Мона с ее черно-красными дредамн и бусами из горного хрусталя. Я интересуюсь: она что, индианка из племени хопи?

Устрица открывает мешочек и роется пальцами в содержимом.

А Элен говорит:

— Мона, какая ты индианка?! Ты вообще непонятно кто. Твоя настоящая фамилия — Штейнер.

— Вовсе не обязательно быть хопи, — говорит Мона. — Я его сделала по картинке из книжки.

— Значит, это не настоящий мешочек для талисманов хопи, — говорит Элен.

А Мона говорит:

— Нет, настоящий. Он — точно такой же, как в книжке. — Она говорит: — Я тебе покажу.

Из мешочка хопи Устрица достает мобильный.

— Самое замечательное в этих народных промыслах, они не требуют каких-то особых умений. Смотришь программу по телевизору, где тебе объясняют, как что-то делать, и сразу же делаешь, — говорит Мона. — И при этом соприкасаешься с древними энергиями.

Устрица выдвигает антенну и набирает номер. У него под ногтями грязь.

Элен наблюдает за ним в зеркало заднего вида.

Мона наклоняется вперед и поднимает с пола под сиденьем брезентовый рюкзак. Вынимает оттуда какой-то спутанный клубок из веревок и перьев. Похоже на куриные перья, раскрашенные в яркие пасхальные цвета — розовый и голубой. На веревках висят медные монетки и бусины из черного стекла.

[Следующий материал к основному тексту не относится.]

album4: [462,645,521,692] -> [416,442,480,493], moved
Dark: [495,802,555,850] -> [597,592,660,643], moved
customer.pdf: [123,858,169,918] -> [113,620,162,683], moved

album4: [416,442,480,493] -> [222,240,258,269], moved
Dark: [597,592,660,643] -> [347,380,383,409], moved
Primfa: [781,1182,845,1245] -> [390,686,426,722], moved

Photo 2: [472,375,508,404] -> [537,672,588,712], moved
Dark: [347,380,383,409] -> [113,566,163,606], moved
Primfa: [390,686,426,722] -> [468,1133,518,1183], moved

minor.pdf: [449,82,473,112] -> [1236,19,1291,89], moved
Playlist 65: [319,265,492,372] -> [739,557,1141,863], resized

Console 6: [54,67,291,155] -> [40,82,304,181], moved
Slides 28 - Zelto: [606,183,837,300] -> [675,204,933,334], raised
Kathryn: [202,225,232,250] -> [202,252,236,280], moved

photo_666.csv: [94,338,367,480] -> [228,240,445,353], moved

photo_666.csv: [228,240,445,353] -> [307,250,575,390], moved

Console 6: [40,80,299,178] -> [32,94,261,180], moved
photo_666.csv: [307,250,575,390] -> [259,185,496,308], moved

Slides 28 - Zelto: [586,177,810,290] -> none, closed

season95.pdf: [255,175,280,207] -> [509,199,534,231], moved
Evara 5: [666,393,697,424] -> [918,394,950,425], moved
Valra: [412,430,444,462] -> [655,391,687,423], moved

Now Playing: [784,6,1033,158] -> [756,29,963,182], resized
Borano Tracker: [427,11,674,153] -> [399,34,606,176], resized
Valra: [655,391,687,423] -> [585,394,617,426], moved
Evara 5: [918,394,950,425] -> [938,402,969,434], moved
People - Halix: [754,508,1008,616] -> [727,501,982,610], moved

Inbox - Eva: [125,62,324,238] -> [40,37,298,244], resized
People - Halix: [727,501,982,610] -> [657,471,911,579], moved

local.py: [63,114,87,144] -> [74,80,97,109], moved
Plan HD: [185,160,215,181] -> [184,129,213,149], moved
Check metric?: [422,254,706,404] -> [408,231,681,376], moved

— Это ловец снов индейцев навахо, — поясняет она, встряхивая клубок. Некоторые веревки распутываются и свисают свободными концами. Несколько бусин падает в рюкзак у нее на коленях. Розовые перья разлетаются по салону, и она говорит: — Я думаю использовать монеты И-Цзын. Чтобы усилить энергетику.

Под рюкзаком, под цветастой юбкой — ее лобок гладко выбрит. Стеклянные бусины скатываются туда.

Устрица говорит в трубку:

— Да, мне нужен номер отдела рекламы “Карсон-Сити Телеграф-Стар”.

У него перед лицом проплывает розовое перышко, и он дует на него, отгоняя.